- [Material provided]
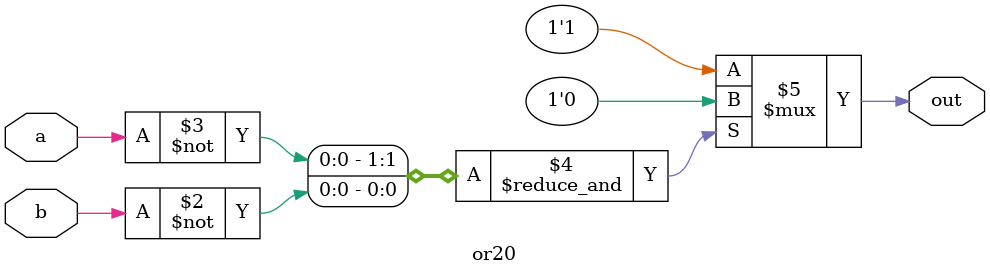
<source format=v>
module or20 (
    input wire a,b,
    output reg out
);

    always @(*) begin
        out = (&{~a,~b}) ? 1'b0 : 1'b1;
    end
    
endmodule

</source>
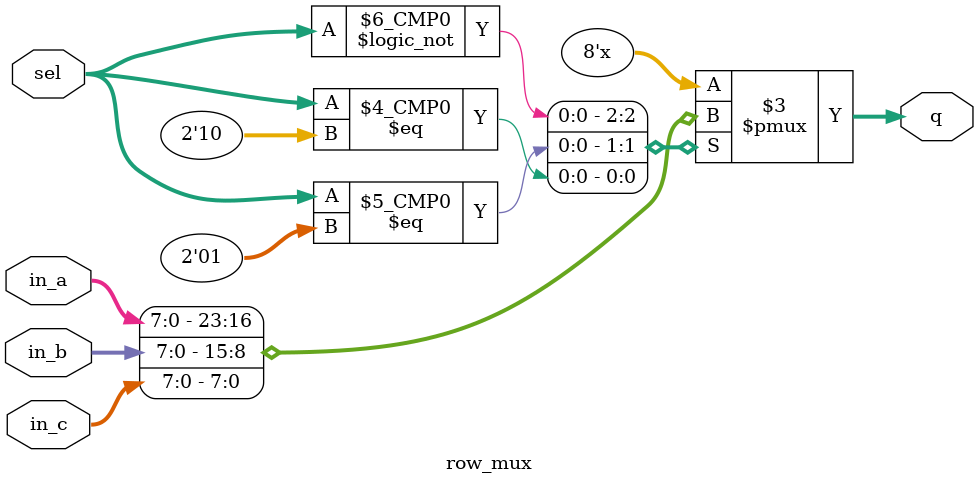
<source format=sv>
`timescale 1ns / 1ps

`default_nettype none

module row_mux(
    input wire[1:0] sel,
    
    input wire[7:0] in_a,
    input wire[7:0] in_b,
    input wire[7:0] in_c,
    
    output reg [7:0] q
    );
       
    always_comb begin
        case (sel) 
            2'b00 : q = in_a;
            2'b01 : q = in_b;
            2'b10 : q = in_c;
        endcase
    end
    
endmodule

</source>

- [Task to carry out]
Count the lines in the data where "input" occurs. Report the number only.

- [Solved problem]
5